Records below:

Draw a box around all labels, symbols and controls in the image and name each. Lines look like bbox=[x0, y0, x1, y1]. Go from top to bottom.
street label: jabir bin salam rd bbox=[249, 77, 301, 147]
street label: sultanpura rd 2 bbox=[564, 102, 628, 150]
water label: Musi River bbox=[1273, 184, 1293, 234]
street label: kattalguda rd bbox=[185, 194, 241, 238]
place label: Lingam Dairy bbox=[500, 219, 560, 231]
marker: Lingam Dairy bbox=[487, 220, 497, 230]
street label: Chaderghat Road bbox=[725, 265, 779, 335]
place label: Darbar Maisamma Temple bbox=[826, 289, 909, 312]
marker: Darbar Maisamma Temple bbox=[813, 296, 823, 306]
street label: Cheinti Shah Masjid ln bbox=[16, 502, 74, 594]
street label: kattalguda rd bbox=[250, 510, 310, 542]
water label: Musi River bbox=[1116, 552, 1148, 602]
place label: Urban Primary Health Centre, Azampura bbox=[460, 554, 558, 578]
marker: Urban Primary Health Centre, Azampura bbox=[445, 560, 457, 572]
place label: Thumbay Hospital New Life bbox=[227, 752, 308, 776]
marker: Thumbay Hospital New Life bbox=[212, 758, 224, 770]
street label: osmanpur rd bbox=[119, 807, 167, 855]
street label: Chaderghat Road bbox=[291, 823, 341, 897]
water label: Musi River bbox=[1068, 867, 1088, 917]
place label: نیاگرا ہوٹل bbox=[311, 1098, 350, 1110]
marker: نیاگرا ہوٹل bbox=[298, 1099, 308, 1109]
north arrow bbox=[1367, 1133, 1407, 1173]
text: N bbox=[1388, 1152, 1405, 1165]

End of Records.

**What to do**
Reproduce each line of the material above precisely.

**Your response**
Draw a box around all labels, symbols and controls in the image and name each. Lines look like bbox=[x0, y0, x1, y1]. Go from top to bottom.
street label: jabir bin salam rd bbox=[249, 77, 301, 147]
street label: sultanpura rd 2 bbox=[564, 102, 628, 150]
water label: Musi River bbox=[1273, 184, 1293, 234]
street label: kattalguda rd bbox=[185, 194, 241, 238]
place label: Lingam Dairy bbox=[500, 219, 560, 231]
marker: Lingam Dairy bbox=[487, 220, 497, 230]
street label: Chaderghat Road bbox=[725, 265, 779, 335]
place label: Darbar Maisamma Temple bbox=[826, 289, 909, 312]
marker: Darbar Maisamma Temple bbox=[813, 296, 823, 306]
street label: Cheinti Shah Masjid ln bbox=[16, 502, 74, 594]
street label: kattalguda rd bbox=[250, 510, 310, 542]
water label: Musi River bbox=[1116, 552, 1148, 602]
place label: Urban Primary Health Centre, Azampura bbox=[460, 554, 558, 578]
marker: Urban Primary Health Centre, Azampura bbox=[445, 560, 457, 572]
place label: Thumbay Hospital New Life bbox=[227, 752, 308, 776]
marker: Thumbay Hospital New Life bbox=[212, 758, 224, 770]
street label: osmanpur rd bbox=[119, 807, 167, 855]
street label: Chaderghat Road bbox=[291, 823, 341, 897]
water label: Musi River bbox=[1068, 867, 1088, 917]
place label: نیاگرا ہوٹل bbox=[311, 1098, 350, 1110]
marker: نیاگرا ہوٹل bbox=[298, 1099, 308, 1109]
north arrow bbox=[1367, 1133, 1407, 1173]
text: N bbox=[1388, 1152, 1405, 1165]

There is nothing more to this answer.